## GIVEN PASSAGE:
****

The goal is to arrive and operate at a vital intersection where realistic objectives, progress and capabilities are aligned with our purpose to build a company that has a positive impact on people and our planet.
Hospitality sector needs to committed to strengthening the resilience in the communities that serves, creating opportunities through jobs, sourcing and enhancing sustainability in both seeking to conserve resources and collaboratively encouraging the guests and teams to make everyday choices. Sustainability and energy efficiency are now integral to hotel development and operations, driven by both rising guest expectations and the need for long-term cost efficiency. At the development stage, this includes energy-efficient building systems, optimized natural lighting, climate-responsive design, and better insulation to reduce energy consumption while enhancing guest comfort.
Operationally, hotels are adopting energy management systems, smart HVAC controls, LED lighting, and water-saving fixtures to improve efficiency without compromising experience. Waste reduction practices, linen reuse programs, and responsible sourcing are also becoming standard. Aligning with local ecosystem through local hiring and regional sourcing, which reduces environmental impact while strengthening community connection.

****

## PROVIDED INFORMATION:
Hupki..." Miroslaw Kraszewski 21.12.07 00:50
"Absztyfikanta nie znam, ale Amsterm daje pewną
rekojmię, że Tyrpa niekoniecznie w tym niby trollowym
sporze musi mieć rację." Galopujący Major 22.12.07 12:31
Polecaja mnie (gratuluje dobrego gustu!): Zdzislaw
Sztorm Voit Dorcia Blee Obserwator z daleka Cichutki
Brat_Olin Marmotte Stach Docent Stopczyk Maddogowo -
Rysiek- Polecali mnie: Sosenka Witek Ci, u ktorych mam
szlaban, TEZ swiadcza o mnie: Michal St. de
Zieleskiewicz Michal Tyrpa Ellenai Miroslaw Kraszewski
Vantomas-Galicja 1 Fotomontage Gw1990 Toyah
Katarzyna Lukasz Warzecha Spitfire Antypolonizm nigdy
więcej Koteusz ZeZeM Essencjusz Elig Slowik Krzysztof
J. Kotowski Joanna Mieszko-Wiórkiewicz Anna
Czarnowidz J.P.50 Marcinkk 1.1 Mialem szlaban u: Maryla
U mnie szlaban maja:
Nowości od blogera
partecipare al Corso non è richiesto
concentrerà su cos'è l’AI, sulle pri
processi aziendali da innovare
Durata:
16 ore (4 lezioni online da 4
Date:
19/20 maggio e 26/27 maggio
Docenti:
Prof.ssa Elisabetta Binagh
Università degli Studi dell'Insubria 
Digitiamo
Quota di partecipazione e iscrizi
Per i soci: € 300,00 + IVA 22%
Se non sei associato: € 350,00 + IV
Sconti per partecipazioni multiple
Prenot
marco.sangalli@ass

****

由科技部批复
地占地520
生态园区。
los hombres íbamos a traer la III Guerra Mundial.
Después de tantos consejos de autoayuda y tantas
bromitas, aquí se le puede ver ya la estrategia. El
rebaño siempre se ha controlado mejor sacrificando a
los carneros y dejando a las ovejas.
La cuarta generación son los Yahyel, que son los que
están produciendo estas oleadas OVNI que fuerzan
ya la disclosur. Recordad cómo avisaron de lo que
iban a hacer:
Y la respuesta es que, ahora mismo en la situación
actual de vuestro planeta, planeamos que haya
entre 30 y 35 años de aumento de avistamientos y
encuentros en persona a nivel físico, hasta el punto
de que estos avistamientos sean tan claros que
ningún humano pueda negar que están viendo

****

## PROBLEMS AND TASKS:
**a.** Translate this sentence from the passage on hotel sustainability into Spanish: "Waste reduction practices, linen reuse programs, and responsible sourcing are also becoming standard."
**b.** Reproduce the passage on hotel sustainability word for word, starting with "Operationally, hotels are" and going on through "strengthening community connection.".
**c.** According to the passage on hotel sustainability, what two factors are driving sustainability and energy efficiency in hotel development and operations?

## OUTPUTS FOR THE TASKS:
**a.** Las prácticas de reducción de residuos, los programas de reutilización de ropa de cama y el abastecimiento responsable también se están convirtiendo en algo habitual.

**b.**
Operationally, hotels are adopting energy management systems, smart HVAC controls, LED lighting, and water-saving fixtures to improve efficiency without compromising experience. Waste reduction practices, linen reuse programs, and responsible sourcing are also becoming standard. Aligning with local ecosystem through local hiring and regional sourcing, which reduces environmental impact while strengthening community connection.

**c.** Rising guest expectations and the need for long-term cost efficiency.